The committee was scheduled to vote Friday on Payne's resolution, determining whether to take it to the Senate floor, but the meeting was cancelled.

Elizabeth Nash, the senior state issues manager at the Guttmacher Institute, said a "firestorm" over abortion rights is playing out across the country, in anticipation of a decisive case reaching the U.S. Supreme Court. President Donald Trump's appointment of Brett Kavanaugh last fall ratcheted up the anticipation, as most Supreme Court scholars expect him to curtail rights more fervently than Associate Justice Anthony Kennedy did.

The New York legislature's action earlier this year is a response to Kavanaugh, Nash said. Lawmakers such as Payne have denounced New York as part of a broader Republican movement. At this weekend's Conservative Political Action Conference, Vice President Mike Pence said Democrats advocate for infanticide — the killing of a baby after birth.

"That's a response to some level of success by abortion rights supporters in protecting access," Nash said. "But it also masks the fact that those who oppose abortion don't only oppose abortion later in pregnancy. They oppose all abortion. They're trying to use that to distract from the fact that they are so extreme."

In addition to Payne's resolution, Georgia Republicans introduced two important abortion bills last week. On Monday, state Rep. Ed Setzler, R-Acworth, introduced a "heartbeat" bill. It would ban doctors from performing abortions when they can hear the fetus' heartbeat. This usually occurs in the sixth week of a woman's pregnancy. Currently, performing an abortion in Georgia is legal through the 20th week of pregnancy. Former Gov. Nathan Deal signed a bill in 2012 that reduced the cap from 24 weeks.

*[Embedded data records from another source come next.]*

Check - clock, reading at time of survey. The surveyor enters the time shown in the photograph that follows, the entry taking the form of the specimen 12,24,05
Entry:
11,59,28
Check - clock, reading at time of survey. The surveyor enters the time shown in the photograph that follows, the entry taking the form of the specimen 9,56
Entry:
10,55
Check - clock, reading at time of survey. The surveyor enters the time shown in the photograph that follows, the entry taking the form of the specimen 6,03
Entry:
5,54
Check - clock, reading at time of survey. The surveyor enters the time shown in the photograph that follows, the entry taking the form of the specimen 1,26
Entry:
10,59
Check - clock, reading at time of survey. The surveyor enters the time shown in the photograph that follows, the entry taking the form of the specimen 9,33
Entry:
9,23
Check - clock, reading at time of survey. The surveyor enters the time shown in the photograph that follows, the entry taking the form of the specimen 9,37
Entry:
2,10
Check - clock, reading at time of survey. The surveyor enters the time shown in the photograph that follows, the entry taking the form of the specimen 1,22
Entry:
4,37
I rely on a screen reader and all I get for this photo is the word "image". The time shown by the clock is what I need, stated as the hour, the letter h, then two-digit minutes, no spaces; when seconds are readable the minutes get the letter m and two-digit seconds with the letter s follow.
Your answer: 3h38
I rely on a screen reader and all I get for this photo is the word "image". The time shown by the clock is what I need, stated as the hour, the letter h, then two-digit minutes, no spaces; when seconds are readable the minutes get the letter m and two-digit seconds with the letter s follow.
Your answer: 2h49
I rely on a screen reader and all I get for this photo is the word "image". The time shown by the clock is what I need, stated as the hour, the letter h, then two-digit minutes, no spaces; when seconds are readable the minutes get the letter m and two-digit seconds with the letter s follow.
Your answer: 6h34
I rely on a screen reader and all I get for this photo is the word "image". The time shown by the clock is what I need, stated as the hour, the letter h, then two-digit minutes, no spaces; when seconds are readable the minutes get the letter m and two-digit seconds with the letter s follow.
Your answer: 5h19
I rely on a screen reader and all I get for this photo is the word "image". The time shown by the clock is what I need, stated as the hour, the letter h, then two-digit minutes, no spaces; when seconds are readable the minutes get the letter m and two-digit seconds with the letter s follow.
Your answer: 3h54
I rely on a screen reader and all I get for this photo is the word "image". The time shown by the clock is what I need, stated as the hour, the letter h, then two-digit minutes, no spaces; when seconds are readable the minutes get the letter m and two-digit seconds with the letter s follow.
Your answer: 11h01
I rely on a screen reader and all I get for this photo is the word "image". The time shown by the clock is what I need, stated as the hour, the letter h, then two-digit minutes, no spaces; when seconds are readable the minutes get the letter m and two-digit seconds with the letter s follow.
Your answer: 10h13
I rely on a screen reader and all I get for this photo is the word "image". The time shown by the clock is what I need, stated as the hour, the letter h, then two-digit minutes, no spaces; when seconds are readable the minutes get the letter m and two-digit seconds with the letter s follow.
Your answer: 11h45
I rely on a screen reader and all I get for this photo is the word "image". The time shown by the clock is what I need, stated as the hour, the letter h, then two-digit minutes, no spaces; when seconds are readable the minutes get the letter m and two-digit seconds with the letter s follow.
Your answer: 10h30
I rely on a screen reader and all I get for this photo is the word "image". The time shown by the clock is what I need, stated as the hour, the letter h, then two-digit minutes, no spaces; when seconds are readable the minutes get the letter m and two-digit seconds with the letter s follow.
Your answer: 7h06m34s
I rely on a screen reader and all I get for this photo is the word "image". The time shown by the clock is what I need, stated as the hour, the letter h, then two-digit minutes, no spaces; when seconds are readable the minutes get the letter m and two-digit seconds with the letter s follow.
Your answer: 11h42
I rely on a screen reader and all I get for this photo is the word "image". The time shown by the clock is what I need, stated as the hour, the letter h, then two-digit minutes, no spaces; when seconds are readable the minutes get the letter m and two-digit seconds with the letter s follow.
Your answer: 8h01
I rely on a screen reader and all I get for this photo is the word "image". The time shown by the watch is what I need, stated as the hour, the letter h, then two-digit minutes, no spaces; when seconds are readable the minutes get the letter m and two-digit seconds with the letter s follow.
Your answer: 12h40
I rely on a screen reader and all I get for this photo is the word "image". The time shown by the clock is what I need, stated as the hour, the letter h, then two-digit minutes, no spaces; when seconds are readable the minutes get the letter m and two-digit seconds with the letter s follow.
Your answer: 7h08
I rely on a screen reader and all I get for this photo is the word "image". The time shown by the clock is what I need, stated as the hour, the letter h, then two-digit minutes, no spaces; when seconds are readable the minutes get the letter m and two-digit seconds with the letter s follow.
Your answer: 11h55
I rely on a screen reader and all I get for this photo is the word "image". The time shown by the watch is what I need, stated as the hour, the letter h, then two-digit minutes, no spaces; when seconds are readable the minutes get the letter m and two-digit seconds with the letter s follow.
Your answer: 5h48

State Rep. Jodi Lott, R-Evans, dropped a "trigger" bill Thursday. This puts criminal legislation into place should the U.S. Supreme Court overturn Roe v. Wade. To make the law effective, the General Assembly also would have to sign a joint resolution.

Under Lott's bill, a doctor who performs an abortion could be sentenced to up to 10 years in prison and fined up to $100,000. The bill has exemptions for abortions in cases in which a woman was raped, the pregnancy threatens the woman's life or if doctors detect the unborn child has a "profound and incurable" medical condition.

Republican lawmakers in Tennessee have introduced similar "heartbeat" and "trigger" bills.

On Thursday, Georgia Gov. Brian Kemp announced his support for Lott's bill. That is a follow-up on a campaign promise from last year, when he promised to pass "the toughest abortion laws in the country."

"If abortion rights activists want to sue me bring it!" he wrote on Facebook last year.

Five states have enacted "trigger" laws, including Arkansas last month. In addition to Tennessee and Georgia, five states have similar bills pending, Nash said.

Virginia Galloway, a regional field director for the Faith & Freedom Coalition of Georgia, said she believes the "heartbeat" bill would have a stronger, more guaranteed impact in curtailing abortions.

"That one does the most good," she said. "[The 'trigger' bill] is fine. We're fine with that. But it kind of relies on something happening in the Supreme Court that is pretty much conjecture right now."

But the "heartbeat' bill also would face hurdles, Nash said. Courts struck down the same laws in North Dakota and Iowa. She said Iowa lawmakers declined to appeal the legislation, while North Dakota took their case to the U.S. Supreme Court. The justices declined to hear it.

Any number of cases could go before the highest court for a new, landmark abortion ruling. Nash said she is tracking three in particular from Indiana, Alabama and Louisiana. The Alabama law challenges the method of abortion after 14 weeks.

"Conservative legislatures are seeing an opportunity with a more conservative U.S. Supreme Court and looking to instigate a challenge," she said.